Bir şeyhe intisâb etmeden İslamî bir zühd hayatının yaşanması elbette mümkündür. Ama zordur. Çünkü zühdî hayatın özellikle dünyaya direnç gösterme, dünya sevgisini gönülden çıkarma boyutu oldukça zor bir iştir. İnsan çok kolay bir biçimde çevrenin etkisinde kalan bir yapıya sahiptir. Bu bakımdan dünyaya ilginin çok olduğu ortamda bir örnek şahsiyet olmadan ibâdet ve tâata yönelişte model şahsiyet bulunmadan direnç zayıf olur.
Bir mürşid-i kâmile bağlanmış olan bir şahıs bilâhare o yolu bırakırsa ma'nevî açıdan cezası nedir?
Bir mürşid-i kâmile bağlanarak ondan belli bir ders ve manevî eğitim almaya başlayan kimse bunu bırakınca elbette en azından verdiği sözden döndüğü için vebaldedir. Ayrıca "İbâdetlerin en hayırlısı az da olsa, devamlı olanıdır." (Buhârî, İman, 32) hadisi gereği başlanmış bir ibâdet hayatını terkettiği için manevî bir sorumluluk yüklenmiş olur. Başlanan nafile ibâdet kişiye vâcib olur.

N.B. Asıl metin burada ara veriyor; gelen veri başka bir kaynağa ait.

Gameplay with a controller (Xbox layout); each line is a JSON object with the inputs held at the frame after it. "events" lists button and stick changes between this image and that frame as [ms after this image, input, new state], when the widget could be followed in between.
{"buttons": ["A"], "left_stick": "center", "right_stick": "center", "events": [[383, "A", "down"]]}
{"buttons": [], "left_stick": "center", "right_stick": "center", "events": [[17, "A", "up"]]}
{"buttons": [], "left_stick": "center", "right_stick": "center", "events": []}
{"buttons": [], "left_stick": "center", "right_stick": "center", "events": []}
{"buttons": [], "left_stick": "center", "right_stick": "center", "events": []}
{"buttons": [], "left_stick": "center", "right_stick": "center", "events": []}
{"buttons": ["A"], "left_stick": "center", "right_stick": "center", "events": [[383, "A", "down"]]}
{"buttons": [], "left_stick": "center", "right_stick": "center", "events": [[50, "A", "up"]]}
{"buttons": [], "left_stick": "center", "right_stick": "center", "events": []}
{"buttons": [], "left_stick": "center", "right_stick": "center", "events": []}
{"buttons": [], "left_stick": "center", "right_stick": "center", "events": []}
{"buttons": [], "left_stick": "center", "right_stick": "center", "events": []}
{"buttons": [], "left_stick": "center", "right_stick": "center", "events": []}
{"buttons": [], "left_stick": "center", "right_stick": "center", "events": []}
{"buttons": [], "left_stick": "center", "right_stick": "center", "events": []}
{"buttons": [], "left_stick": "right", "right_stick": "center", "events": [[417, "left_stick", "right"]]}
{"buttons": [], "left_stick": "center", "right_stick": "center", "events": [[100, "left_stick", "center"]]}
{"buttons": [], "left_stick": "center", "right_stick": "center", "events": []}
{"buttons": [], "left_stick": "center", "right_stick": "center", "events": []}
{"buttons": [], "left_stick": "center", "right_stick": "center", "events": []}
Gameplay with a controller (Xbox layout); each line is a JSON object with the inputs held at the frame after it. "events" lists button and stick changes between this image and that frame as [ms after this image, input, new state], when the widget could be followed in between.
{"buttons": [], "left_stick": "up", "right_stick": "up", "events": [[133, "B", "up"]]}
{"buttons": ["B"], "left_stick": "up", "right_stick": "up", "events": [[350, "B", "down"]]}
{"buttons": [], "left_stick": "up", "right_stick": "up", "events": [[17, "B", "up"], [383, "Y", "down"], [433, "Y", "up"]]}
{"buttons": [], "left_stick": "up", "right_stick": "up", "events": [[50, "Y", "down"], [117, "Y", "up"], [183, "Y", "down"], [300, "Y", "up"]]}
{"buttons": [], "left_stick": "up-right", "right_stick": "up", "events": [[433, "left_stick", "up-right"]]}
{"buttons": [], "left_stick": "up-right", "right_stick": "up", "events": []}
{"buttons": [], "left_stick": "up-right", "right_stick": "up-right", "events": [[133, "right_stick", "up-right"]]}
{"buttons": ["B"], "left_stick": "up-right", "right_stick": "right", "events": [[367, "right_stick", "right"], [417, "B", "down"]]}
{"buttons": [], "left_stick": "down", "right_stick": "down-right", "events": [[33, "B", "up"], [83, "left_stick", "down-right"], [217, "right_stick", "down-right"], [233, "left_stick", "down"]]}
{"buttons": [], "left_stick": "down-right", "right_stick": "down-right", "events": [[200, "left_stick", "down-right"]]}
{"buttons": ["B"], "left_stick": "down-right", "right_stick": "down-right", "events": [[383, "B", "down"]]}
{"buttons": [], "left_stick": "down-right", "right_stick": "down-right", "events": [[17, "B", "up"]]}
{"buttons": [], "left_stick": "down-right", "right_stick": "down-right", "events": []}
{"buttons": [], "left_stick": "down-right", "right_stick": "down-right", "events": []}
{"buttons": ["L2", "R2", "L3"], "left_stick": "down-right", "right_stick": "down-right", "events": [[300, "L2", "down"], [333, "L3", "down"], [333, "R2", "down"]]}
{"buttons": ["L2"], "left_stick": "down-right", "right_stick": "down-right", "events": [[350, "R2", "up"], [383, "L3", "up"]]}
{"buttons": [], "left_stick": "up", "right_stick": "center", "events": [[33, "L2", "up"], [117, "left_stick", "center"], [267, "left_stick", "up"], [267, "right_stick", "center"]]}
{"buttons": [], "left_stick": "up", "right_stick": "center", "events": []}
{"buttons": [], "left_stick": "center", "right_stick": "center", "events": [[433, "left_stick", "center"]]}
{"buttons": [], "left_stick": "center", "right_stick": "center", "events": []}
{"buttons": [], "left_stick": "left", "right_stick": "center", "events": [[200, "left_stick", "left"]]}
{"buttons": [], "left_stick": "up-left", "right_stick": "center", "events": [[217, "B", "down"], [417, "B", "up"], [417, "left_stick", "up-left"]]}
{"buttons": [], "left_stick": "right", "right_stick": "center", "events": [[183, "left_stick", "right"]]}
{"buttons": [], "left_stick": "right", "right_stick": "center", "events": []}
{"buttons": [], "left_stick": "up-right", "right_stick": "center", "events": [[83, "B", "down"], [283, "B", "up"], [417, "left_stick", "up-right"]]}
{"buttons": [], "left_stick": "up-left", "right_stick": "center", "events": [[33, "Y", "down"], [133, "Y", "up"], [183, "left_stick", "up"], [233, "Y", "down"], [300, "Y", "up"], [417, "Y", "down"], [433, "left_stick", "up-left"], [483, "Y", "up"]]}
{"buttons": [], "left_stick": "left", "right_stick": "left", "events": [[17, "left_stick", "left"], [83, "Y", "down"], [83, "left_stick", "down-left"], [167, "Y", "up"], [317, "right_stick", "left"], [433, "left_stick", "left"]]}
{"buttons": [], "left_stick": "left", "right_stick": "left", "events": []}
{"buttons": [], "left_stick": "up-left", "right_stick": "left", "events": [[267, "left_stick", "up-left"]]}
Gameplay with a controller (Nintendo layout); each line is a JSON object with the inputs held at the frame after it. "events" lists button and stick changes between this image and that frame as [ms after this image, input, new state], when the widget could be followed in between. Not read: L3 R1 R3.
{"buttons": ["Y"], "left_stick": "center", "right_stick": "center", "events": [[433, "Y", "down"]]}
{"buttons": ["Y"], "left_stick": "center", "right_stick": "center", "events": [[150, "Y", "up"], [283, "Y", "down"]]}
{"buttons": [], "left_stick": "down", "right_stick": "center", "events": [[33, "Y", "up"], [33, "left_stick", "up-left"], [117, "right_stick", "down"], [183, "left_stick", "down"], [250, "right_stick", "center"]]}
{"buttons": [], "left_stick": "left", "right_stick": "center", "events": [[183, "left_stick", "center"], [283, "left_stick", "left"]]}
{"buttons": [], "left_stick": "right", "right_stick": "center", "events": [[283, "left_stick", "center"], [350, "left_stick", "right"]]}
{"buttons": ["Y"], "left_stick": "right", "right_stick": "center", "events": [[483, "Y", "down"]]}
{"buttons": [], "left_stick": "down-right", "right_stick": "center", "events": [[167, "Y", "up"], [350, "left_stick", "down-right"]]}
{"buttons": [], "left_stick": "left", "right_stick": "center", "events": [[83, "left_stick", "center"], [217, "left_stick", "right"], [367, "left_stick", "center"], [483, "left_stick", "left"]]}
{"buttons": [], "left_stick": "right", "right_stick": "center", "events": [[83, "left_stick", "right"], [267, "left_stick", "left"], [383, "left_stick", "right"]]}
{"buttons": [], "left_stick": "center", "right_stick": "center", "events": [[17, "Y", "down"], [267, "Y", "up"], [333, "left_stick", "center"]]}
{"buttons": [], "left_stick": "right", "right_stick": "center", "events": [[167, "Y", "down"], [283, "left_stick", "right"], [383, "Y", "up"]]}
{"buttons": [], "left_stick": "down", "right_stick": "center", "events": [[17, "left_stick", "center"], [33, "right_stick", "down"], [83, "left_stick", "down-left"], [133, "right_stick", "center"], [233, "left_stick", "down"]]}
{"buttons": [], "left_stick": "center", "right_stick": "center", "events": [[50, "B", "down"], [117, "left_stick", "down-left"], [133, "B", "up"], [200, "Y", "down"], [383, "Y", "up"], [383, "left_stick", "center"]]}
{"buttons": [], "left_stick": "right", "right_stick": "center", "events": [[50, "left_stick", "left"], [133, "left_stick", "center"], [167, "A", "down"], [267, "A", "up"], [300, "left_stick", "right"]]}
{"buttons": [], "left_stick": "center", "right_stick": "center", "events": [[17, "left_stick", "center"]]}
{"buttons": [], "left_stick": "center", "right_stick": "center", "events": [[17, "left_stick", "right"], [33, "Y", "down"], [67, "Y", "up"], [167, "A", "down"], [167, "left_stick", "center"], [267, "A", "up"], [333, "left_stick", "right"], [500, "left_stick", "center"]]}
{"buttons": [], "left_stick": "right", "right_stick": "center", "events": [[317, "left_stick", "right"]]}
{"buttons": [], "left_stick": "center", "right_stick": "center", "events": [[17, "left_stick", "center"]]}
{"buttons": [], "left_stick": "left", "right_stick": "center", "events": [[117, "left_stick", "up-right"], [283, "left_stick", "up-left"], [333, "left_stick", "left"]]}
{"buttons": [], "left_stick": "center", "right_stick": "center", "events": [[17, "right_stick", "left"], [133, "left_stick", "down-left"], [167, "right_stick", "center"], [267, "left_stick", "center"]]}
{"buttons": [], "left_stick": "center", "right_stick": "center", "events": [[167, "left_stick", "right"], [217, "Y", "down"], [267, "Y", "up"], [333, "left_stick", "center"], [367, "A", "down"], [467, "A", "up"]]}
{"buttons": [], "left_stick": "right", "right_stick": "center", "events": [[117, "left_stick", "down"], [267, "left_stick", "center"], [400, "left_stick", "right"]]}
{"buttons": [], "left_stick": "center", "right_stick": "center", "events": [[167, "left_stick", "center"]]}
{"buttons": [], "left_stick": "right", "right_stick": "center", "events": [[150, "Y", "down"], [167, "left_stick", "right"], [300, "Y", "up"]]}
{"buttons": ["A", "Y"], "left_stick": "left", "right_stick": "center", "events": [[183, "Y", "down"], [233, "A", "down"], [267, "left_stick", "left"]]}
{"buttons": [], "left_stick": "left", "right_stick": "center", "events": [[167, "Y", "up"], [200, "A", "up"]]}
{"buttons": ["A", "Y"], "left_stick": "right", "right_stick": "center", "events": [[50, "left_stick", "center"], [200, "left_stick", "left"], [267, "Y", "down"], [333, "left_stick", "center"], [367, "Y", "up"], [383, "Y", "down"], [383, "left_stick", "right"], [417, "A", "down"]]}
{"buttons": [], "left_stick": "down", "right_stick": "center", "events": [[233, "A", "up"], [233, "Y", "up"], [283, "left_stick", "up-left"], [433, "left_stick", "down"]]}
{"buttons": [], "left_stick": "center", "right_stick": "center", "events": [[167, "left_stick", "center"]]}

Hanımların kocalarının izni olmadan tarikata girmeleri caiz midir? Kocasının izni olmakla birlikte hanımların evlerinin vazifesini ve kocalarını ihmal edecek kadar kendilerini evrad ve ezkâra vermeleri caiz midir?
Hanımların her türlü maddî ve manevî işte kocalarıyla istişare ederek hareket etmeleri en güzel yoldur. Tasavvuf ve tarikat bir gönül ve vicdan işi olduğundan kadınların kocalarının hizmetlerini ihmâl etmeden, onların tecessüs ve kuşkusunu uyandıracak bir yanlışa düşmeden tarikata girmelerinde bir mahzur yoktur. Tarikat ve ruhî hayat, kalbî hayatı dolu dolu yaşamaktır. Bu da farzlardan ve kocasının hizmetinden artakalan zamanda olmalıdır. Bir hanım için birinci vazife evi, eşi ve çocuklarıdır.Bunlarla ilgili bir ihmâle düşmeden bir hanımın evrad ve ezkârı ile uğraşması mahzurlu değildir. Atalarımız ne güzel söylemişler: "Eve lâzım olan camiye haramdır." Ancak bizler çoğu zaman ehem ile mühimi birbirine kanştınrız. Bu telakkiye göre öncelikleri birbirine karıştırmadan hareket etmek şartıyla bir mahzur olmaz. Değilse mahzurludur.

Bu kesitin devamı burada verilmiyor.